PASSAGE FOR REVIEW:
= = = = =

Holy cow, I thoght the 5.7 was a hot rod handgun, You 2 keep teaching. Im listening. I figured you for the type to bore quick of store bought toys. Partner this has my interest. Who sells the 9x25? Is there a vapor trail behind these babys? Mutipurpose simi auto that takes down bear at 50 yrs. HMmmmm, Please pass aong the results of this new toy. Thanks ole Carver


----------



## scubapro (Nov 27, 2010)

Lone Wolf sells 9x25 barrels for the Glocks. Bar Sto sells barrels for the 1911s. DoubleTap offers a variety of loads in factory ammo in 9x25 to feed either.

Edit to add: if you are LE or Military, Lone Wolf will give you a 10% discount on anything they sell. Simply establish an account on their website to get a customer number -- then email [email protected] with a copy of your credentials & customer number and they will set-up your account to always get a 10% discount for any order.


----------



## scubapro (Nov 27, 2010)

Here's a good comparison pic:










10mm Auto - 9x25 Dillon - 40 S&W - 357 Sig - 9x19


----------



## SAWMAN (May 24, 2010)

*Great Comairason*

Great photo there. It shows why both the 9X25Dillon AND the 357Sig are both such hot loads. Both are highly controllable coming from the right handgun. The right handgun being a Glock. 

I have put 200rds thru my Glock 33 at this point. Believe me,it is all in the training. Just like bowling,tennis,or golf,it gets easier and easier. --- SAWMAN


----------

= = = = =

LISTED ENTRIES:
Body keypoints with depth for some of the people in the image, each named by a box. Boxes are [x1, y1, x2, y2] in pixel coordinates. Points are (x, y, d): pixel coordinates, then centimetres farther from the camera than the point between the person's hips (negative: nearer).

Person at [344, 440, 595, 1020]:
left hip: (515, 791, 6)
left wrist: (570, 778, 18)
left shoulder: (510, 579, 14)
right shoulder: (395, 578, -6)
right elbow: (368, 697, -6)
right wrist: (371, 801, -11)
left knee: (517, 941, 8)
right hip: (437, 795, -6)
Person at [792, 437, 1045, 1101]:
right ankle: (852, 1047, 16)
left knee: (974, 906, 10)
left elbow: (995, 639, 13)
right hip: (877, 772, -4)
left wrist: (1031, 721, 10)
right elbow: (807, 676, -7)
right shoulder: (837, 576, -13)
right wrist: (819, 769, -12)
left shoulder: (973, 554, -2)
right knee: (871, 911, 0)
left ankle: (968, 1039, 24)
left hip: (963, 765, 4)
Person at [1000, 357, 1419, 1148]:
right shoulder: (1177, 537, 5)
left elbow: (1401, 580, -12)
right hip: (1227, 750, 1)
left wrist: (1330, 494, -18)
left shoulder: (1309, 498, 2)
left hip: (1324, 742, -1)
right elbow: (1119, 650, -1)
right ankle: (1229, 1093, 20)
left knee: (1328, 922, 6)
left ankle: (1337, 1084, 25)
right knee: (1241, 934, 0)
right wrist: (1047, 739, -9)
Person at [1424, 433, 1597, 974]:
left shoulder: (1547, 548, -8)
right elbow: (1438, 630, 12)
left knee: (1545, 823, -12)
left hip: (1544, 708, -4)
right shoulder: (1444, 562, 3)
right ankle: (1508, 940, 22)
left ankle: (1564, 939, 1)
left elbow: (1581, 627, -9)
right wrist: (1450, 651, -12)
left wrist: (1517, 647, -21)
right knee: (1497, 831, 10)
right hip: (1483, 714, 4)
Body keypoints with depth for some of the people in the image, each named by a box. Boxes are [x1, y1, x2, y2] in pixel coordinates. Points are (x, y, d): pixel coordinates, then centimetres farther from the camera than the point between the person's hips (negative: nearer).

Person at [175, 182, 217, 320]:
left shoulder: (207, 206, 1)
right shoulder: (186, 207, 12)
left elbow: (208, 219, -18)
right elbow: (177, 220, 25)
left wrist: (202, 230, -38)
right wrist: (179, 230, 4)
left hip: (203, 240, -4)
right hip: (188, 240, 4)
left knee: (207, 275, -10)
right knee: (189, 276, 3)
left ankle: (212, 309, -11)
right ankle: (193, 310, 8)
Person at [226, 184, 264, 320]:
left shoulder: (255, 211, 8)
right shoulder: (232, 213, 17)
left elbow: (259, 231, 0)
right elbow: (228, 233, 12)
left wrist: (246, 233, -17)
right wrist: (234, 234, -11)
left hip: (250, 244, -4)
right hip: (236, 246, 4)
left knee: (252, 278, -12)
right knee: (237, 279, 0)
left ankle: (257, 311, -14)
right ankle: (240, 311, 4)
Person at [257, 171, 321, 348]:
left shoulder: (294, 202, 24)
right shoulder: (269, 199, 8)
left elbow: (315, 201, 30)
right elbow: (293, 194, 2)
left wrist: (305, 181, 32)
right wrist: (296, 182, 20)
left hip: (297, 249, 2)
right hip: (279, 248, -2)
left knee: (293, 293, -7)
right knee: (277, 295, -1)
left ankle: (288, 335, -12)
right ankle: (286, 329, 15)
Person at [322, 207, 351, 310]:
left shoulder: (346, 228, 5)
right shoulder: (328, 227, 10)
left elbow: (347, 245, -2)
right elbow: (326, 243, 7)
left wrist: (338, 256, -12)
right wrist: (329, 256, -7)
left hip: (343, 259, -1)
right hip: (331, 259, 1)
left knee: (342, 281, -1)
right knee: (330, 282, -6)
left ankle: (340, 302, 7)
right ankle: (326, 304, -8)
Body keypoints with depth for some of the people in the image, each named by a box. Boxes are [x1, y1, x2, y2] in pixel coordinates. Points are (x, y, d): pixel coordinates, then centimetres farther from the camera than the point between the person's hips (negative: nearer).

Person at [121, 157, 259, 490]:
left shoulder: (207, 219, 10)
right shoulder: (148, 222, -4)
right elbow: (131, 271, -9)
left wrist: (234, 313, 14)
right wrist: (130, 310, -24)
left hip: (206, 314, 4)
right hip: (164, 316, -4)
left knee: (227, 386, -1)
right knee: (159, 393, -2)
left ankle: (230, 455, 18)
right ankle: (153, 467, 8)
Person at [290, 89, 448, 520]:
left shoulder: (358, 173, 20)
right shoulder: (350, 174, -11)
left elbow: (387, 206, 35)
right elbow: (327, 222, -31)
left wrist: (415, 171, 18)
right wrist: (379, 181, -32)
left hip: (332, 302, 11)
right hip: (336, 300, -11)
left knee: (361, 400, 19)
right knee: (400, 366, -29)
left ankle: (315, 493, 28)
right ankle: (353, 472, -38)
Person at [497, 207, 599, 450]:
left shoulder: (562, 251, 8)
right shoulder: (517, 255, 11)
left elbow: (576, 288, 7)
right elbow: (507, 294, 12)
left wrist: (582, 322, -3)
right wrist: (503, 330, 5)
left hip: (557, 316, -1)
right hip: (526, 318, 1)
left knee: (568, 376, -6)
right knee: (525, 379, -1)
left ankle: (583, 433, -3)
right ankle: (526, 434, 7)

= = = = =

BRIEF 1:
Quote the 9x25 thread, beginning at the words "Great photo there." and stopping after "being a Glock.".
BRIEF 2:
List every cartridge named in the comparison line of the 9x25 thread.
BRIEF 3:
In the 9x25 thread, what discount does Lone Wolf give to law enforcement or military customers?
The rows come from a separate source and are not part of the 9x25 thread.

EXPECTED ANSWER 1:
Great photo there. It shows why both the 9X25Dillon AND the 357Sig are both such hot loads. Both are highly controllable coming from the right handgun. The right handgun being a Glock.

EXPECTED ANSWER 2:
10mm Auto, 9x25 Dillon, 40 S&W, 357 Sig, 9x19

EXPECTED ANSWER 3:
A 10% discount on anything they sell.